Abstract

Surgical resection or liver transplantation (LTx) are the only available treatments that offer a potential for long‐term survival or cure in cases of hilar cholangiocarcinoma. Hilar resection in combination with partial hepatectomy and caudate lobectomy is regarded as the current treatment of choice. Overall 5‐year survival rates range from 9% to 28%, and reach as high as 24–43% in R0 resections. Five‐year survival rates in the very limited experience with LTx in hilar cholangiocarcinoma are not dramatically worse than those after resection. However, hilar cholangiocarcinoma is not at present an accepted indication for LTx given both the good results of LTx for benign diseases and the dramatic organ shortage.

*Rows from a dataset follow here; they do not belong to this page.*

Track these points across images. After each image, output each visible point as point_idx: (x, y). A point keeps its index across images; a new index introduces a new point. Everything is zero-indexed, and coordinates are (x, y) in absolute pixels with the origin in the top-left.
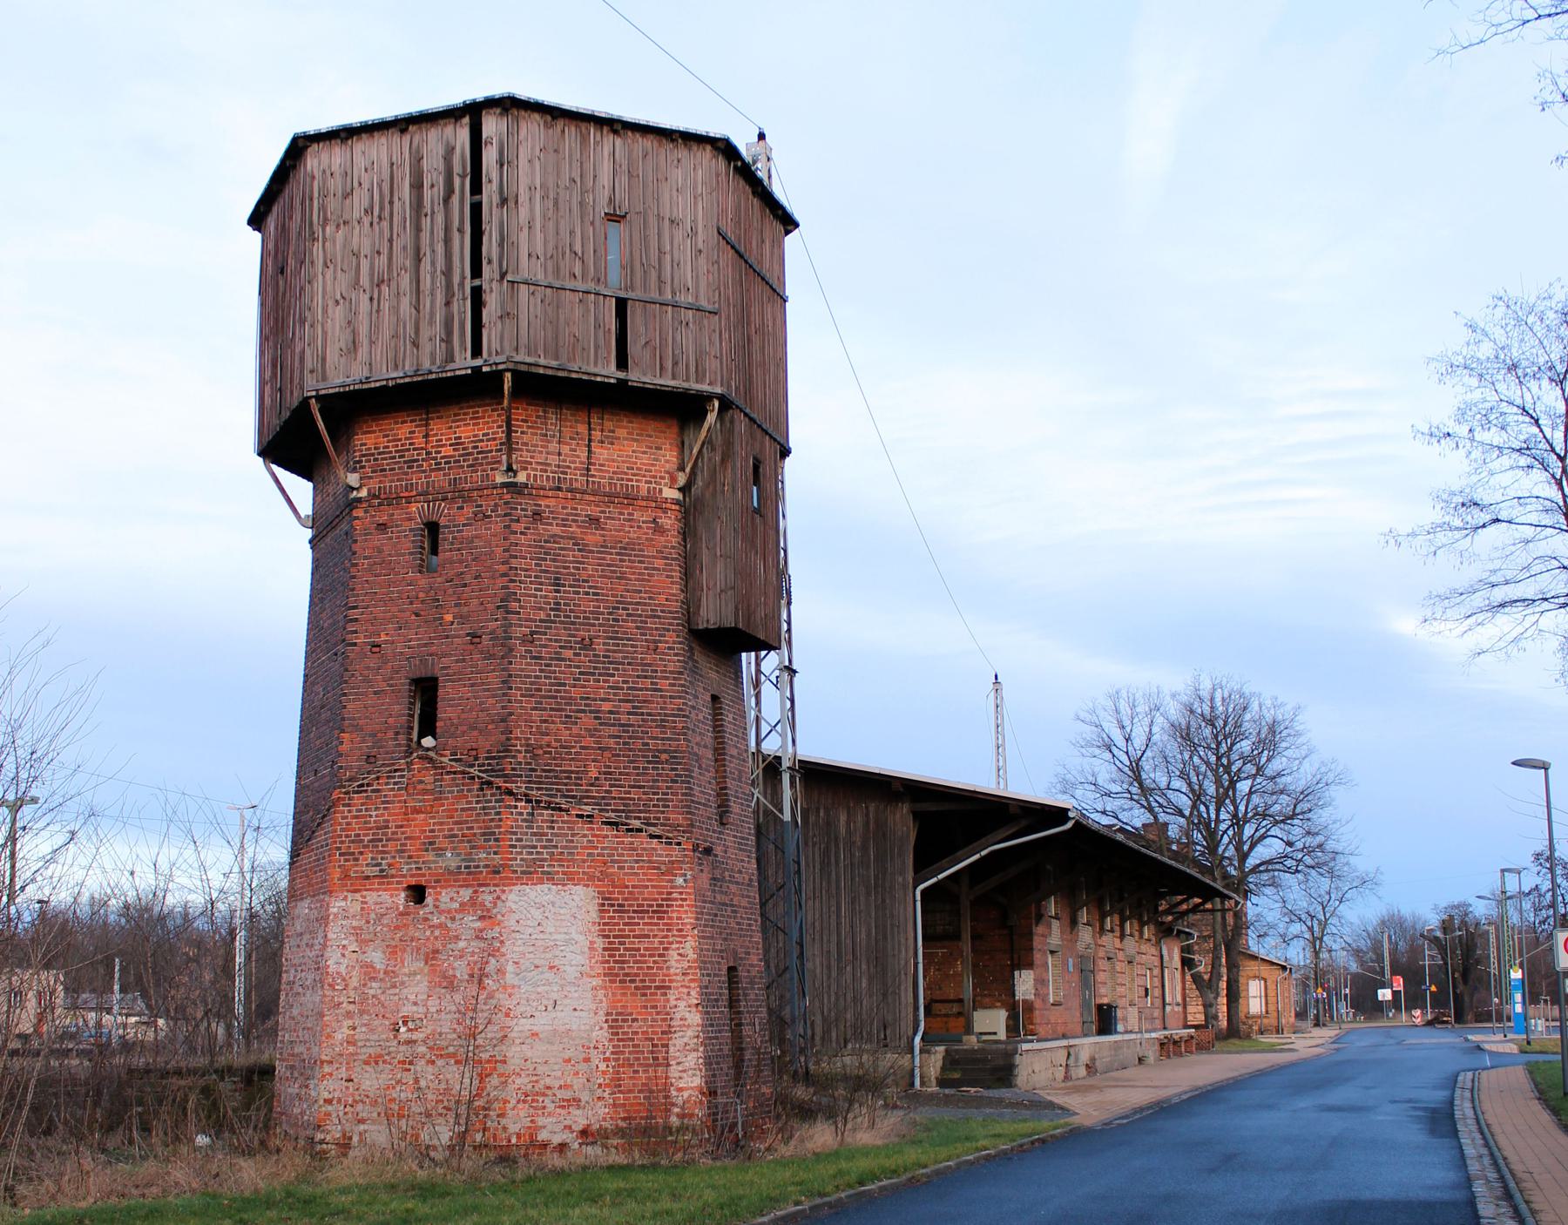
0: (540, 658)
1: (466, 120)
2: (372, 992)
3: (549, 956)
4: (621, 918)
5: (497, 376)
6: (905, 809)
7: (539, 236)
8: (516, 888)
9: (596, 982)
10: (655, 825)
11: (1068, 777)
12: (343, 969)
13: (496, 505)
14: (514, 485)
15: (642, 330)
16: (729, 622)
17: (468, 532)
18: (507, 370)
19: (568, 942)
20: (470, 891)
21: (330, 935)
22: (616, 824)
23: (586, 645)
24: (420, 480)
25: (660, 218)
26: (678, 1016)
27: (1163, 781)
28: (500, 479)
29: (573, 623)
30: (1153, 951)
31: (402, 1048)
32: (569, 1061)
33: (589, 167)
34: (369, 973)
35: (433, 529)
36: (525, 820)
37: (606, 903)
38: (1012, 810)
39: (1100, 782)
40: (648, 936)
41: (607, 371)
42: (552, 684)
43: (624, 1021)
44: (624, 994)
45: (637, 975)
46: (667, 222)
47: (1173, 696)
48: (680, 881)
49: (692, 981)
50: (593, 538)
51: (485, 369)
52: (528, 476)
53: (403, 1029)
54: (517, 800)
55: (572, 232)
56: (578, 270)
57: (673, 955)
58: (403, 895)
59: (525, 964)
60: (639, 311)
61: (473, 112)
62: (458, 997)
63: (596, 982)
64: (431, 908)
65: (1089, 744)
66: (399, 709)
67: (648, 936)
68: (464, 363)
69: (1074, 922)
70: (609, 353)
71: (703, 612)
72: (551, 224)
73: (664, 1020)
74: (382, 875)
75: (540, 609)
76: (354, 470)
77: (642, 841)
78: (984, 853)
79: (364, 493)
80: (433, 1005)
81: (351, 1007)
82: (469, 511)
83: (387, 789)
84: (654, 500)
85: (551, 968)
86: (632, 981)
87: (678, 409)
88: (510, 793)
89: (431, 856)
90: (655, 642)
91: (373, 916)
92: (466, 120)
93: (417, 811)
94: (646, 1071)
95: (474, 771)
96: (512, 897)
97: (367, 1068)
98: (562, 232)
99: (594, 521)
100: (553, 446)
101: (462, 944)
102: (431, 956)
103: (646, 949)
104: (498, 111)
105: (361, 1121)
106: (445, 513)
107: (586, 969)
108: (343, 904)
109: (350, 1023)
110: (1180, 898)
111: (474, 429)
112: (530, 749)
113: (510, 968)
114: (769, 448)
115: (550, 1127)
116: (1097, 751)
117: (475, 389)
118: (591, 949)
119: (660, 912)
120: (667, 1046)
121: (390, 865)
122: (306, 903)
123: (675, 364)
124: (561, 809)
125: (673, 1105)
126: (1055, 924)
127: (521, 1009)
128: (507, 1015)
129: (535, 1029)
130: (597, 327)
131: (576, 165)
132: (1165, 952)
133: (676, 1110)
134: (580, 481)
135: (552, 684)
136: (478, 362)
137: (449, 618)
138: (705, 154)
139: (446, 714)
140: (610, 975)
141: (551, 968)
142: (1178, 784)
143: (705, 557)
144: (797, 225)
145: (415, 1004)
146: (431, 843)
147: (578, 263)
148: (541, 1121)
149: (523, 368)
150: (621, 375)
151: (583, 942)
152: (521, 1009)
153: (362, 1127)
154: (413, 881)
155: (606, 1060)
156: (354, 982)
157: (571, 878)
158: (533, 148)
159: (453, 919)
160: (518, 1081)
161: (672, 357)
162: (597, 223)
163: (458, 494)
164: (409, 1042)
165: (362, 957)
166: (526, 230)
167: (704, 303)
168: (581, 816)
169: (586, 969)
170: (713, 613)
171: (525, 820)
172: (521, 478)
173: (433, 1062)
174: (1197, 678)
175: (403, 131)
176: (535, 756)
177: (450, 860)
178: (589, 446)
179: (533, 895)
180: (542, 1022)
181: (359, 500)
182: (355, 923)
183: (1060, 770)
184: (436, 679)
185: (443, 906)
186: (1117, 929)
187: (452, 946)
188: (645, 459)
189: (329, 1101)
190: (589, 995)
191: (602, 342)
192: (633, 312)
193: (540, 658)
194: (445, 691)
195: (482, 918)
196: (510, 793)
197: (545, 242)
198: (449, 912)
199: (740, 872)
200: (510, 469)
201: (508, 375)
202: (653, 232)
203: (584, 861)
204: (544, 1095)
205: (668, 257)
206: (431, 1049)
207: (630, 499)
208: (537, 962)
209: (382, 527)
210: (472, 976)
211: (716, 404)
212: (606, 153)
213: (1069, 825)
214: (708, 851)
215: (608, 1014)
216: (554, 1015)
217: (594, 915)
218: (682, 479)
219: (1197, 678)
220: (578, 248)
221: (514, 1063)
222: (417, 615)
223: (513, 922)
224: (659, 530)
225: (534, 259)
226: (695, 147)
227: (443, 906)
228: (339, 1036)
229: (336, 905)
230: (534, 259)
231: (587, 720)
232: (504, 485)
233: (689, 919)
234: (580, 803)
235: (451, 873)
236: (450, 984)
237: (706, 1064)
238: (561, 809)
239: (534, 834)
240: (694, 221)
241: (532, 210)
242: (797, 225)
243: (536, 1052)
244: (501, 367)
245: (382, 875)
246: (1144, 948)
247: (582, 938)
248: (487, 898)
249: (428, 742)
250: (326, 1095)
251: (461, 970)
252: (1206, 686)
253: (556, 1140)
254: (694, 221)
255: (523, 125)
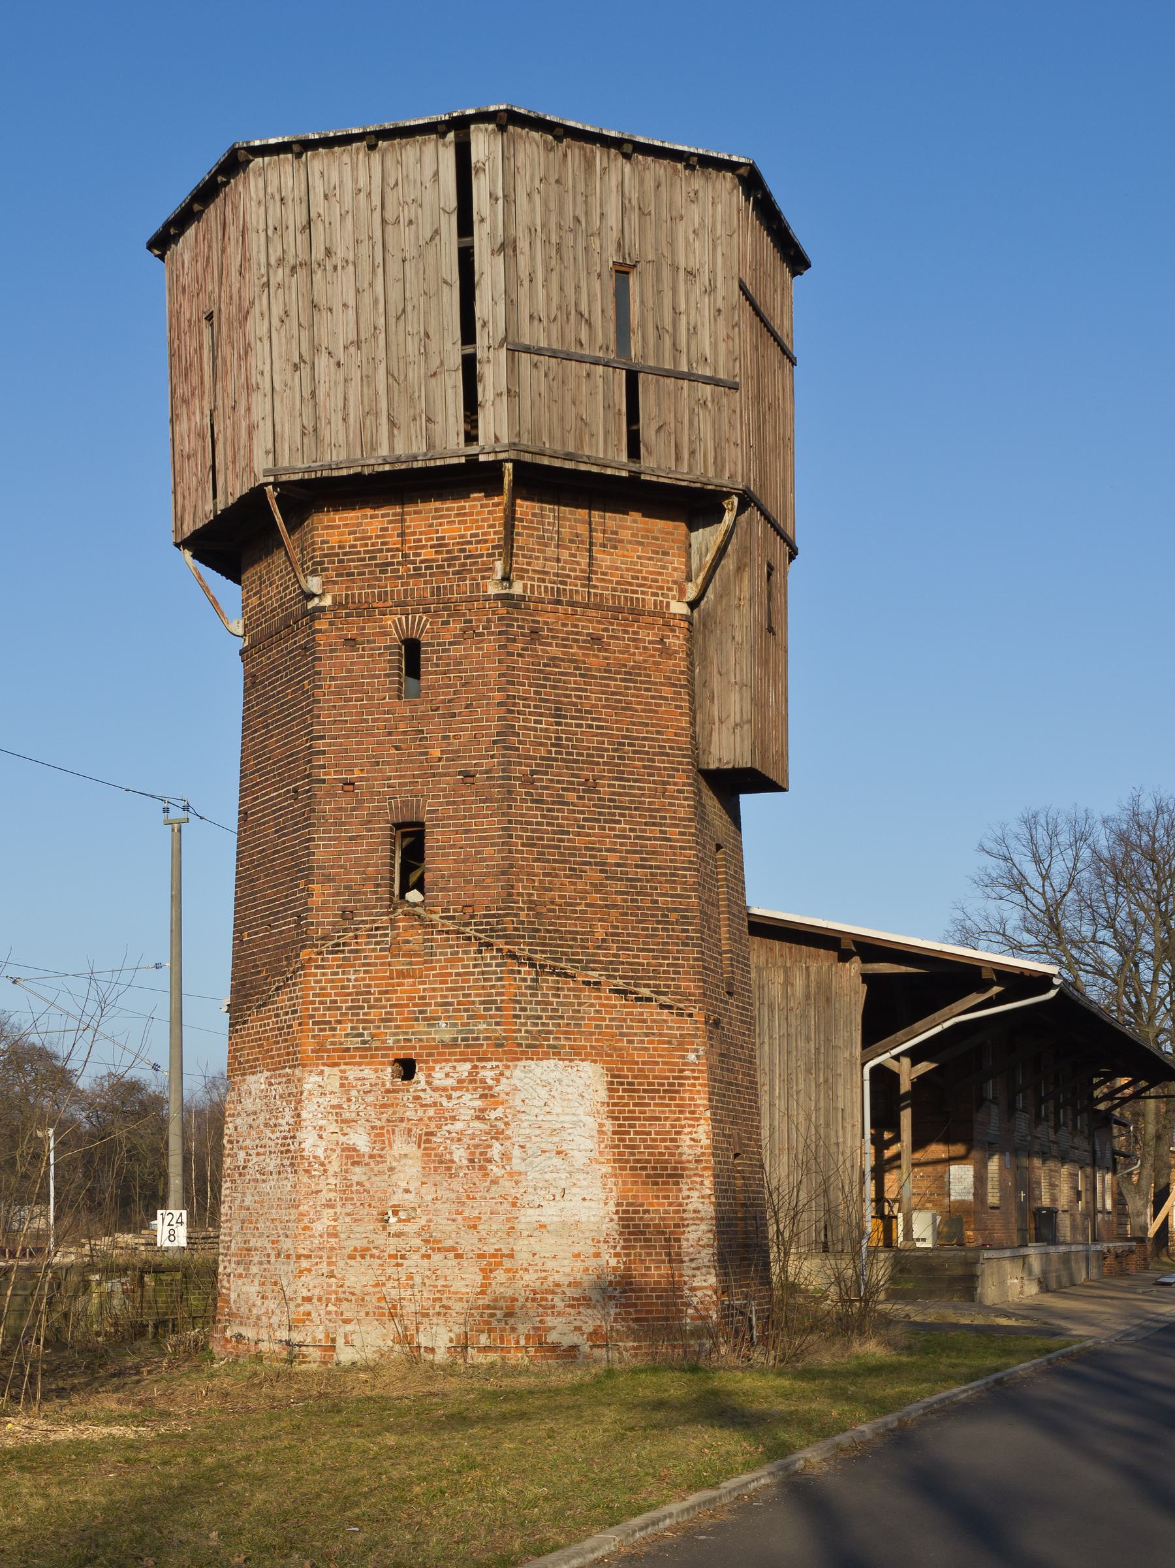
0: (542, 802)
1: (451, 136)
2: (355, 1179)
3: (556, 1139)
4: (632, 1098)
5: (497, 466)
6: (855, 967)
7: (541, 292)
8: (523, 1063)
9: (606, 1169)
10: (665, 994)
11: (968, 923)
12: (320, 1153)
13: (489, 620)
14: (510, 597)
15: (654, 411)
16: (745, 762)
17: (457, 652)
18: (507, 461)
19: (575, 1124)
20: (467, 1066)
21: (304, 1115)
22: (624, 992)
23: (591, 787)
24: (395, 588)
25: (675, 268)
26: (691, 1207)
27: (1087, 930)
28: (493, 590)
29: (576, 761)
30: (1085, 1145)
31: (392, 1241)
32: (578, 1255)
33: (595, 202)
34: (351, 1155)
35: (412, 652)
36: (528, 987)
37: (615, 1080)
38: (985, 975)
39: (1009, 932)
40: (659, 1119)
41: (617, 462)
42: (554, 832)
43: (635, 1212)
44: (635, 1183)
45: (648, 1162)
46: (682, 273)
47: (1105, 822)
48: (692, 1057)
49: (705, 1169)
50: (595, 661)
51: (482, 458)
52: (525, 586)
53: (393, 1220)
54: (520, 964)
55: (577, 288)
56: (584, 338)
57: (686, 1140)
58: (389, 1070)
59: (532, 1148)
60: (652, 388)
61: (461, 125)
62: (456, 1184)
63: (606, 1169)
64: (423, 1085)
65: (993, 883)
66: (379, 855)
67: (659, 1119)
68: (451, 447)
69: (1012, 1108)
70: (619, 440)
71: (714, 749)
72: (555, 277)
73: (678, 1212)
74: (365, 1048)
75: (541, 744)
76: (314, 573)
77: (650, 1012)
78: (947, 1025)
79: (327, 601)
80: (428, 1194)
81: (332, 1195)
82: (456, 627)
83: (369, 949)
84: (660, 613)
85: (558, 1153)
86: (642, 1168)
87: (694, 505)
88: (512, 956)
89: (421, 1026)
90: (665, 783)
91: (354, 1093)
92: (451, 136)
93: (401, 974)
94: (658, 1268)
95: (470, 931)
96: (518, 1073)
97: (352, 1262)
98: (566, 289)
99: (596, 640)
100: (551, 551)
101: (459, 1126)
102: (425, 1139)
103: (657, 1133)
104: (491, 127)
105: (346, 1321)
106: (427, 629)
107: (595, 1154)
108: (318, 1079)
109: (331, 1211)
110: (1124, 1081)
111: (474, 519)
112: (532, 905)
113: (517, 1152)
114: (781, 549)
115: (560, 1327)
116: (1005, 891)
117: (472, 477)
118: (600, 1132)
119: (672, 1092)
120: (678, 1240)
121: (372, 1036)
122: (262, 1077)
123: (692, 453)
124: (566, 975)
125: (688, 1305)
126: (995, 1110)
127: (527, 1198)
128: (514, 1205)
129: (543, 1219)
130: (607, 407)
131: (580, 199)
132: (1098, 1148)
133: (690, 1311)
134: (580, 592)
135: (554, 832)
136: (473, 450)
137: (436, 752)
138: (726, 182)
139: (435, 862)
140: (619, 1160)
141: (558, 1153)
142: (1105, 934)
143: (716, 684)
144: (807, 265)
145: (407, 1191)
146: (421, 1012)
147: (584, 327)
148: (550, 1321)
149: (527, 458)
150: (634, 467)
151: (592, 1123)
152: (527, 1198)
153: (349, 1328)
154: (402, 1054)
155: (617, 1255)
156: (334, 1167)
157: (577, 1054)
158: (532, 180)
159: (450, 1098)
160: (527, 1277)
161: (691, 442)
162: (605, 275)
163: (442, 606)
164: (398, 1235)
165: (342, 1139)
166: (526, 283)
167: (722, 375)
168: (588, 983)
169: (595, 1154)
170: (728, 750)
171: (528, 987)
172: (517, 588)
173: (429, 1257)
174: (1136, 801)
175: (372, 147)
176: (538, 915)
177: (444, 1031)
178: (590, 551)
179: (538, 1071)
180: (550, 1213)
181: (322, 609)
182: (335, 1102)
183: (958, 915)
184: (422, 824)
185: (436, 1083)
186: (1052, 1116)
187: (449, 1127)
188: (651, 566)
189: (308, 1300)
190: (598, 1182)
191: (612, 428)
192: (646, 391)
193: (542, 802)
194: (434, 839)
195: (483, 1096)
196: (512, 956)
197: (549, 299)
198: (445, 1089)
199: (742, 1047)
200: (506, 578)
201: (509, 466)
202: (666, 286)
203: (592, 1034)
204: (554, 1293)
205: (683, 318)
206: (426, 1241)
207: (637, 613)
208: (543, 1146)
209: (351, 642)
210: (472, 1161)
211: (735, 500)
212: (614, 183)
213: (1052, 993)
214: (717, 1023)
215: (618, 1205)
216: (562, 1204)
217: (603, 1095)
218: (692, 592)
219: (1136, 801)
220: (584, 308)
221: (523, 1257)
222: (397, 748)
223: (518, 1102)
224: (666, 652)
225: (536, 322)
226: (713, 173)
227: (436, 1083)
228: (319, 1227)
229: (311, 1081)
230: (536, 322)
231: (592, 874)
232: (498, 597)
233: (702, 1100)
234: (586, 968)
235: (445, 1046)
236: (446, 1166)
237: (719, 1261)
238: (566, 975)
239: (538, 1003)
240: (713, 272)
241: (533, 258)
242: (807, 265)
243: (547, 1245)
244: (502, 456)
245: (365, 1048)
246: (1078, 1141)
247: (591, 1119)
248: (488, 1074)
249: (414, 896)
250: (305, 1293)
251: (460, 1154)
252: (1147, 805)
253: (566, 1341)
254: (713, 272)
255: (520, 146)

When compared with the prognosis of other gastrointestinal tumours, these survival rates are encouraging in the setting of an otherwise unresectable malignancy. As such, and considering the fact that it may represent the only possibility for cure, the general exclusion of patients with cholangiocarcinomas as candidates for LTx does not seem to be justified. Furthermore, recent advances in multimodal tumour therapy seem to be most promising in combination with LTx. Prospective studies are required to elucidate the influence of better patient selection and the role of multimodal treatments on the outcome of LTx in hilar cholangiocarcinoma. If the encouraging data achieved with neoadjuvant therapy prior to LTx are confirmed by further studies, we foresee that renewed interest in LTx for hilar cholangiocarcinoma could arise.